= WHAT TO WORK ON =
Transcribe the whole listing below. Pictures do not go in the copy.

= PROVIDED MATERIAL =

+---+

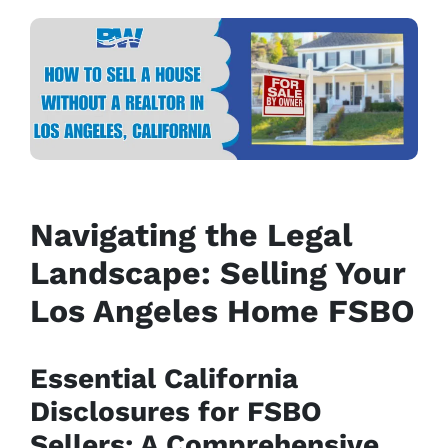
Navigating the Legal
Landscape: Selling Your
Los Angeles Home FSBO
Essential California
Disclosures for FSBO
Sellers: A Comprehensive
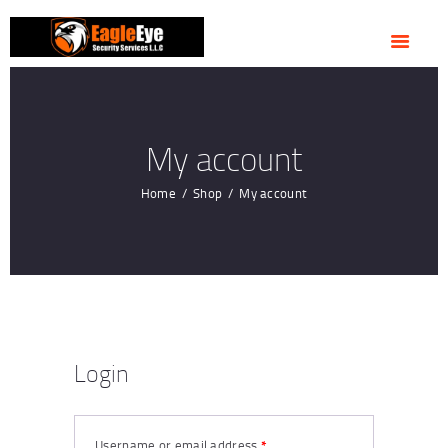
HOME
ABOUT US
OUR SERVICES
CONTACTS
My account
Home
Shop
My account
Login
Username or email address
*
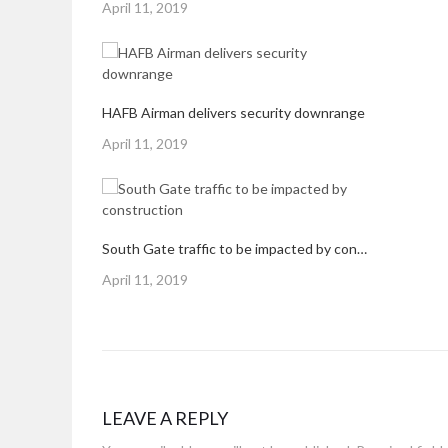
Posted
April 11, 2019
on
HAFB Airman delivers security downrange
Posted
April 11, 2019
on
South Gate traffic to be impacted by construction
Posted
April 11, 2019
on
LEAVE A REPLY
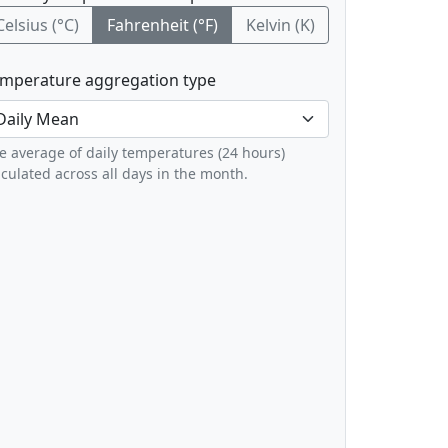
Celsius (°C)
Fahrenheit (°F)
Kelvin (K)
mperature aggregation type
e average of daily temperatures (24 hours)
lculated across all days in the month.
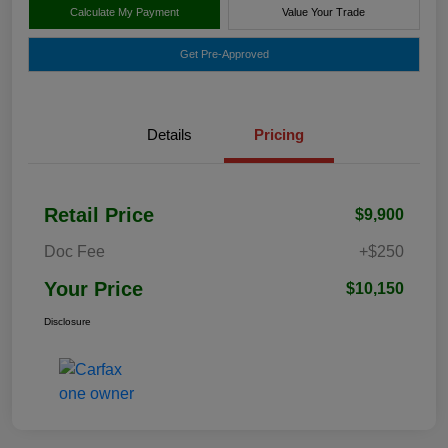
Calculate My Payment
Value Your Trade
Get Pre-Approved
Details
Pricing
Retail Price
$9,900
Doc Fee
+$250
Your Price
$10,150
Disclosure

+---+

= RESPONSE =
Navigating the Legal
Landscape: Selling Your
Los Angeles Home FSBO
Essential California
Disclosures for FSBO
Sellers: A Comprehensive
HOME
ABOUT US
OUR SERVICES
CONTACTS
My account
Home
Shop
My account
Login
Username or email address
*
Posted
April 11, 2019
on
HAFB Airman delivers security downrange
Posted
April 11, 2019
on
South Gate traffic to be impacted by construction
Posted
April 11, 2019
on
LEAVE A REPLY
Celsius (°C)
Fahrenheit (°F)
Kelvin (K)
mperature aggregation type
e average of daily temperatures (24 hours)
lculated across all days in the month.
Calculate My Payment
Value Your Trade
Get Pre-Approved
Details
Pricing
Retail Price
$9,900
Doc Fee
+$250
Your Price
$10,150
Disclosure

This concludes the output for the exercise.